Which lines below contain "CrtYd"? Copy every one of them.

[Electronics source listings]
◇ ◇ ◇ ◇

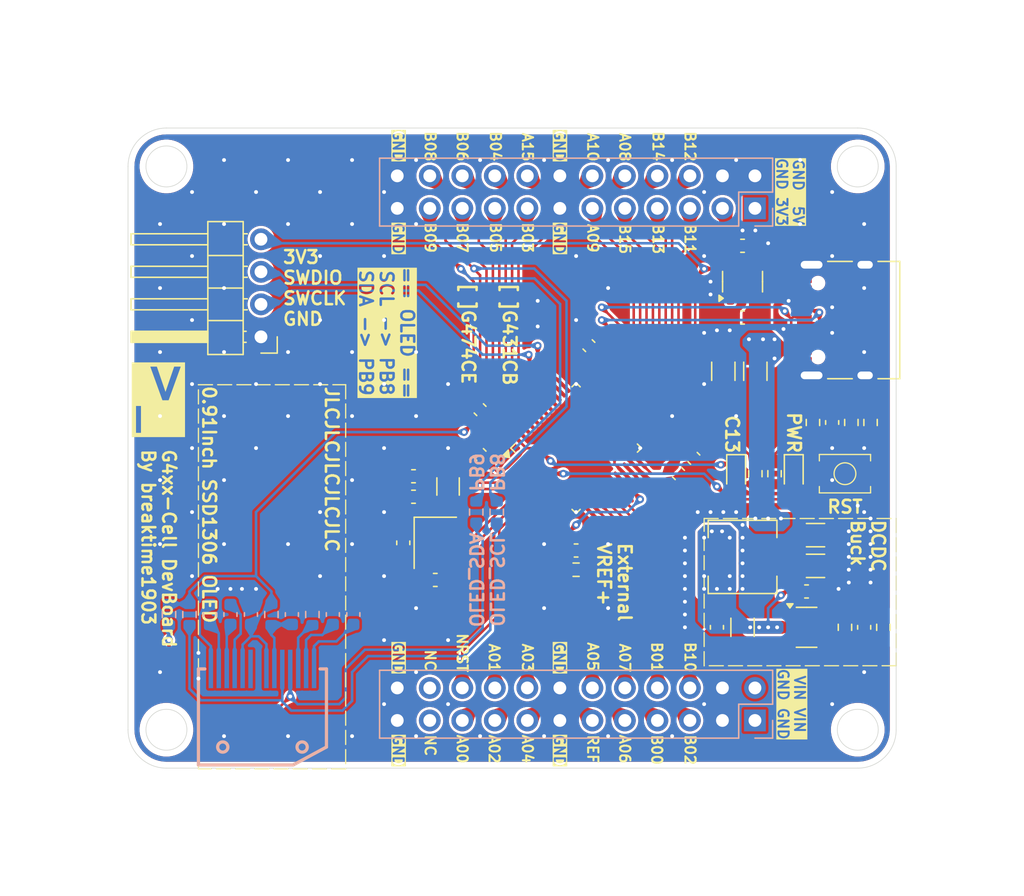
<source format=kicad_pcb>
(kicad_pcb
	(version 20241229)
	(generator "pcbnew")
	(generator_version "9.0")
	(general
		(thickness 1.6)
		(legacy_teardrops no)
	)
	(paper "A4")
	(layers
		(0 "F.Cu" signal)
		(2 "B.Cu" signal)
		(9 "F.Adhes" user "F.Adhesive")
		(11 "B.Adhes" user "B.Adhesive")
		(13 "F.Paste" user)
		(15 "B.Paste" user)
		(5 "F.SilkS" user "F.Silkscreen")
		(7 "B.SilkS" user "B.Silkscreen")
		(1 "F.Mask" user)
		(3 "B.Mask" user)
		(17 "Dwgs.User" user "User.Drawings")
		(19 "Cmts.User" user "User.Comments")
		(21 "Eco1.User" user "User.Eco1")
		(23 "Eco2.User" user "User.Eco2")
		(25 "Edge.Cuts" user)
		(27 "Margin" user)
		(31 "F.CrtYd" user "F.Courtyard")
		(29 "B.CrtYd" user "B.Courtyard")
		(35 "F.Fab" user)
		(33 "B.Fab" user)
		(39 "User.1" user)
		(41 "User.2" user)
		(43 "User.3" user)
		(45 "User.4" user)
	)
	(setup
		(pad_to_mask_clearance 0)
		(allow_soldermask_bridges_in_footprints no)
		(tenting front back)
		(aux_axis_origin 40 100)
		(grid_origin 40 100)
		(pcbplotparams
			(layerselection 0x00000000_00000000_55555555_5755f5ff)
			(plot_on_all_layers_selection 0x00000000_00000000_00000000_00000000)
			(disableapertmacros no)
			(usegerberextensions no)
			(usegerberattributes yes)
			(usegerberadvancedattributes yes)
			(creategerberjobfile yes)
			(dashed_line_dash_ratio 12.000000)
			(dashed_line_gap_ratio 3.000000)
			(svgprecision 4)
			(plotframeref no)
			(mode 1)
			(useauxorigin no)
			(hpglpennumber 1)
			(hpglpenspeed 20)
			(hpglpendiameter 15.000000)
			(pdf_front_fp_property_popups yes)
			(pdf_back_fp_property_popups yes)
			(pdf_metadata yes)
			(pdf_single_document no)
			(dxfpolygonmode yes)
			(dxfimperialunits yes)
			(dxfusepcbnewfont yes)
			(psnegative no)
			(psa4output no)
			(plot_black_and_white yes)
			(sketchpadsonfab no)
			(plotpadnumbers no)
			(hidednponfab no)
			(sketchdnponfab yes)
			(crossoutdnponfab yes)
			(subtractmaskfromsilk no)
			(outputformat 1)
			(mirror no)
			(drillshape 0)
			(scaleselection 1)
			(outputdirectory "./GerberOut")
		)
	)
	(net 0 "")
	(net 1 "/PA14")
	(net 2 "/PA13")
	(net 3 "GND")
	(net 4 "+3V3")
	(net 5 "+VREF")
	(net 6 "/OSC32K_OUT")
	(net 7 "/OSC25M_IN")
	(net 8 "/OSC32K_IN")
	(net 9 "/OSC25M_OUT")
	(net 10 "unconnected-(J2-Pin_22-Pad22)")
	(net 11 "unconnected-(J2-Pin_21-Pad21)")
	(net 12 "+5V")
	(net 13 "unconnected-(U2-NC-Pad4)")
	(net 14 "+EXTVREF")
	(net 15 "/LED_BUILTIN")
	(net 16 "Net-(D1-A)")
	(net 17 "Net-(D2-A)")
	(net 18 "unconnected-(J4-SBU1-PadA8)")
	(net 19 "unconnected-(J4-SBU2-PadB8)")
	(net 20 "/PA12")
	(net 21 "/PA11")
	(net 22 "Net-(J4-CC2)")
	(net 23 "Net-(J4-CC1)")
	(net 24 "/PA15")
	(net 25 "/PB2")
	(net 26 "/PB4")
	(net 27 "/PB5")
	(net 28 "/PB14")
	(net 29 "/PB13")
	(net 30 "/PB7")
	(net 31 "/PA2")
	(net 32 "/PB3")
	(net 33 "/PA1")
	(net 34 "/PB6")
	(net 35 "/PB15")
	(net 36 "/PA9")
	(net 37 "/PB11")
	(net 38 "/PA3")
	(net 39 "/PB10")
	(net 40 "/PA8")
	(net 41 "/PB12")
	(net 42 "/PA10")
	(net 43 "/PA0")
	(net 44 "unconnected-(U3-EN-Pad5)")
	(net 45 "+VIN")
	(net 46 "Net-(U3-BOOT)")
	(net 47 "Net-(U3-FB)")
	(net 48 "Net-(U3-SW)")
	(net 49 "/PB0")
	(net 50 "unconnected-(J5-Pin_6-Pad6)")
	(net 51 "Net-(J5-Pin_1)")
	(net 52 "Net-(J5-Pin_2)")
	(net 53 "Net-(J5-Pin_3)")
	(net 54 "Net-(J5-Pin_4)")
	(net 55 "Net-(J5-Pin_13)")
	(net 56 "Net-(J5-Pin_14)")
	(net 57 "Net-(J5-Pin_12)")
	(net 58 "/OLED_RSTN")
	(net 59 "/OLED_SCL")
	(net 60 "/OLED_SDA")
	(net 61 "/NRST")
	(net 62 "/PB1")
	(net 63 "/PA7")
	(net 64 "/PA6")
	(net 65 "/PA4")
	(net 66 "/PA5")
	(net 67 "/PB9")
	(net 68 "/PB8")
	(footprint "Capacitor_SMD:C_0603_1608Metric" (layer "F.Cu") (at 62.3 78.8 180))
	(footprint "Package_TO_SOT_SMD:SOT-23-5" (layer "F.Cu") (at 88 62 90))
	(footprint "Resistor_SMD:R_0603_1608Metric" (layer "F.Cu") (at 98 73 -90))
	(footprint "Capacitor_SMD:C_0603_1608Metric" (layer "F.Cu") (at 86 89 90))
	(footprint "Capacitor_SMD:C_0603_1608Metric" (layer "F.Cu") (at 67.5 75.5 135))
	(footprint "Resistor_SMD:R_0603_1608Metric" (layer "F.Cu") (at 96 89 -90))
	(footprint "LED_SMD:LED_0603_1608Metric" (layer "F.Cu") (at 87.5 77 -90))
	(footprint "Capacitor_SMD:C_0603_1608Metric" (layer "F.Cu") (at 75 83))
	(footprint "Package_QFP:LQFP-48_7x7mm_P0.5mm" (layer "F.Cu") (at 75 75 45))
	(footprint "Capacitor_SMD:C_1206_3216Metric" (layer "F.Cu") (at 86.5 69 -90))
	(footprint "LED_SMD:LED_0603_1608Metric" (layer "F.Cu") (at 92 77 -90))
	(footprint "Capacitor_SMD:C_0603_1608Metric" (layer "F.Cu") (at 88 64.8 180))
	(footprint "Resistor_SMD:R_0603_1608Metric" (layer "F.Cu") (at 93.5 73 -90))
	(footprint "Capacitor_SMD:C_0603_1608Metric" (layer "F.Cu") (at 84.2 75.8 -45))
	(footprint "Resistor_SMD:R_0603_1608Metric" (layer "F.Cu") (at 96.5 73 -90))
	(footprint "Connector_PinHeader_2.54mm:PinHeader_1x04_P2.54mm_Horizontal" (layer "F.Cu") (at 50.385 66.31 180))
	(footprint "Capacitor_SMD:C_1206_3216Metric" (layer "F.Cu") (at 93.7 84.2))
	(footprint "Capacitor_SMD:C_0603_1608Metric" (layer "F.Cu") (at 83 77 -45))
	(footprint "Resistor_SMD:R_0603_1608Metric" (layer "F.Cu") (at 99 89 90))
	(footprint "Capacitor_SMD:C_0603_1608Metric" (layer "F.Cu") (at 64 85.3 180))
	(footprint "Capacitor_SMD:C_1206_3216Metric" (layer "F.Cu") (at 88 89 90))
	(footprint "Capacitor_SMD:C_0603_1608Metric" (layer "F.Cu") (at 93 86.2 180))
	(footprint "Inductor_SMD:L_Changjiang_FXL0530" (layer "F.Cu") (at 88 83.5))
	(footprint "Capacitor_SMD:C_0603_1608Metric" (layer "F.Cu") (at 61.5 82.4 -90))
	(footprint "Package_TO_SOT_SMD:SOT-23-6" (layer "F.Cu") (at 93 89))
	(footprint "Resistor_SMD:R_0603_1608Metric" (layer "F.Cu") (at 90.5 77 -90))
	(footprint "Capacitor_SMD:C_0603_1608Metric" (layer "F.Cu") (at 62.3 77.2 180))
	(footprint "Capacitor_SMD:C_1206_3216Metric" (layer "F.Cu") (at 89 69 -90))
	(footprint "Library:3_4微动开关" (layer "F.Cu") (at 96 77))
	(footprint "Connector_USB:USB_C_Receptacle_XKB_U262-16XN-4BVC11" (layer "F.Cu") (at 96.5 65 90))
	(footprint "Resistor_SMD:R_0603_1608Metric" (layer "F.Cu") (at 75 84.5))
	(footprint "Crystal:Crystal_SMD_3225-4Pin_3.2x2.5mm" (layer "F.Cu") (at 64 82.4 -90))
	(footprint "Resistor_SMD:R_0603_1608Metric"
		(layer "F.Cu")
		(uuid "b8c2999e-2a20-491b-84c6-cd988fac3f9b")
		(at 89 77 -90)
		(descr "Resistor SMD 0603 (1608 Metric), square (rectangular) end terminal, IPC-7351 nominal, (Body size source: IPC-SM-782 page 72, https://www.pcb-3d.com/wordpress/wp-content/uploads/ipc-sm-782a_amendment_1_and_2.pdf), generated with kicad-footprint-generator")
		(tags "resistor")
		(property "Reference" "R2"
			(at -2.5 0 90)
			(layer "F.SilkS")
			(hide yes)
			(
... [828718 chars truncated]
</source>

◇ ◇ ◇ ◇

_Reply_
		(31 "F.CrtYd" user "F.Courtyard")
		(29 "B.CrtYd" user "B.Courtyard")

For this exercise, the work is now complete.